Somatostatin: a key factor in the transmission of itch and pain
Although individuals commonly experience the feelings of itch and pain, the method by which these feelings are transmitted by sensory neurons in the skin, through the spinal cord, and into the brain is poorly understood.
IRP researchers, led by Mark A. Hoon, Ph.D., used traditional genetic approaches and cutting-edge genetic techniques such as optogenetics — an approach that allows scientists to control a neuron’s activity with light — to examine the role of the neuronal molecule somatostatin in itch and pain. As a result, the team discovered a new circuit in the spinal cord where somatostatin promotes itch sensation and can inhibit pain sensation.
These findings settle several conflicting previous reports regarding the role of somatostatin in pain and itch. The research confirms that somatostatin enhances itch and can inhibit pain sensation associated with excessive heat.

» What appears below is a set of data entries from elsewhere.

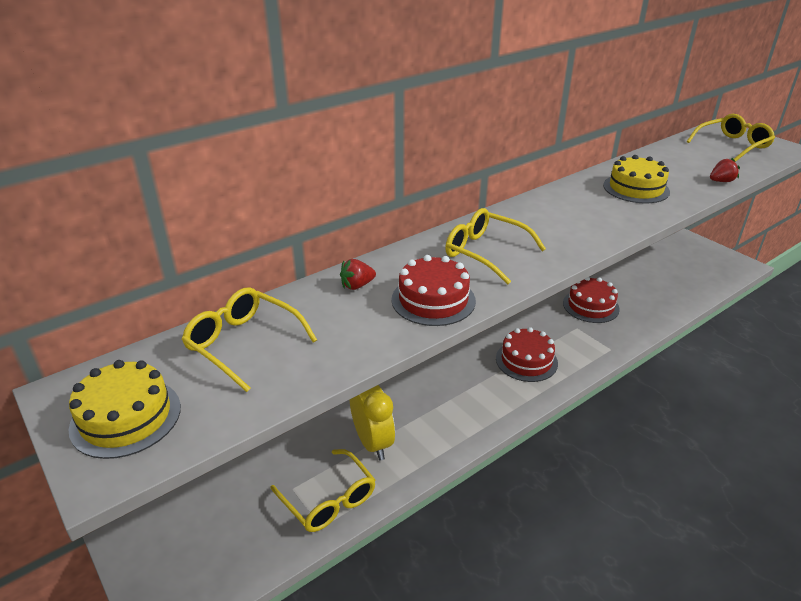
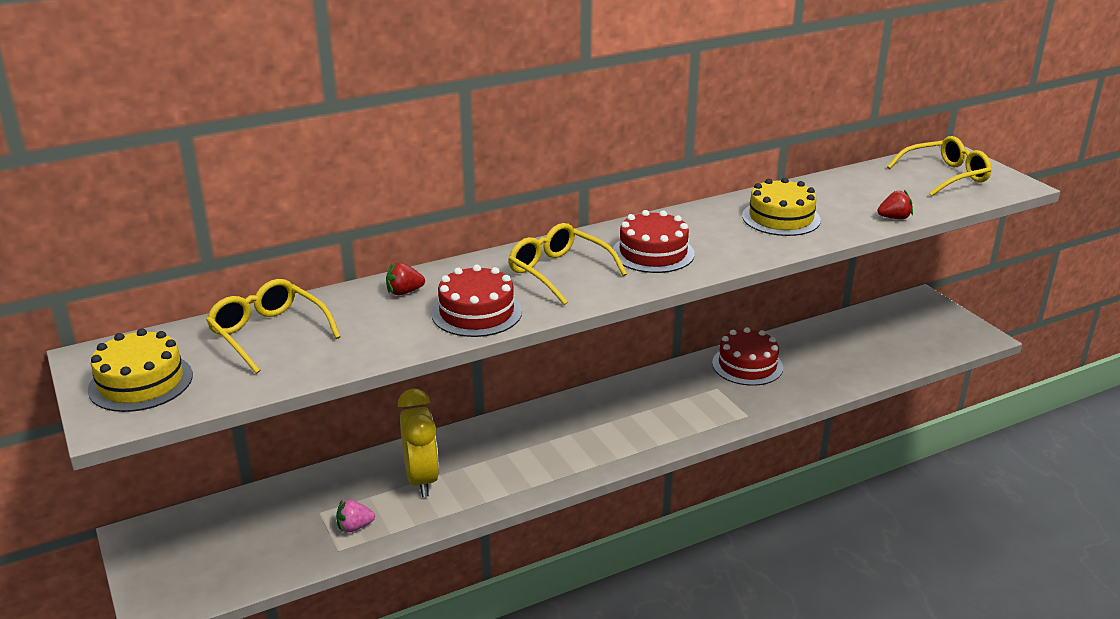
camera: 10 degrees right, 5 degrees down
yellow glasses [270,449,375,532] -> pink strawberry [336,499,375,533]
red cake [496,327,558,382] -> red cake moved to [613,210,695,273]

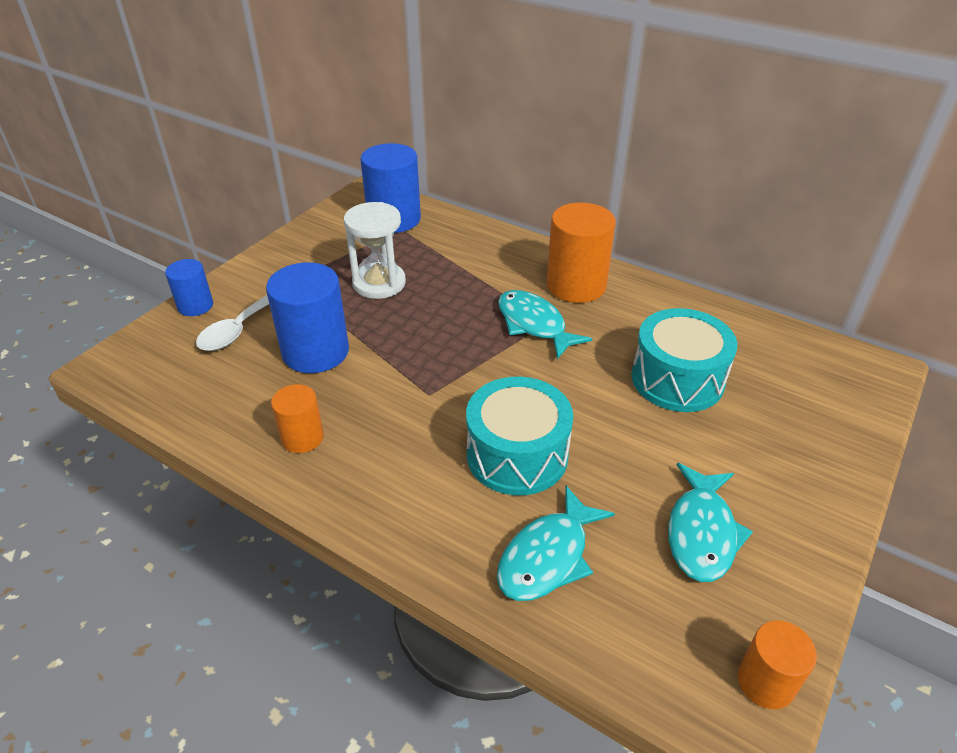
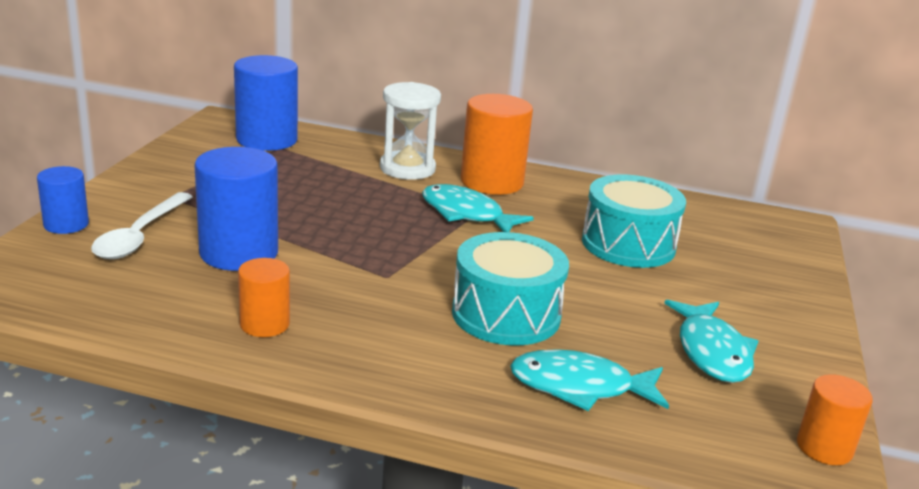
camera: 20 degrees left, 15 degrees down
white hourglass [344,202,406,299] -> white hourglass moved to [380,82,441,180]
turquoise fish [497,486,615,601] -> turquoise fish turned 75 degrees clockwise [510,349,669,411]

Thus, somatostatin is a possible target for developing treatments for chronic itch, which can be debilitating.
Huang J, Polgár E, Solinski HJ, Mishra SK, Tseng PY, Iwagaki N, Boyle KA, Dickie AC, Kriegbaum MC, Wildner H, Zeilhofer HU, Watanabe M, Riddell JS, Todd AJ, Hoon MA. (2018). Circuit dissection of the role of somatostatin in itch and pain. Nat Neurosci. 21(5):707-716.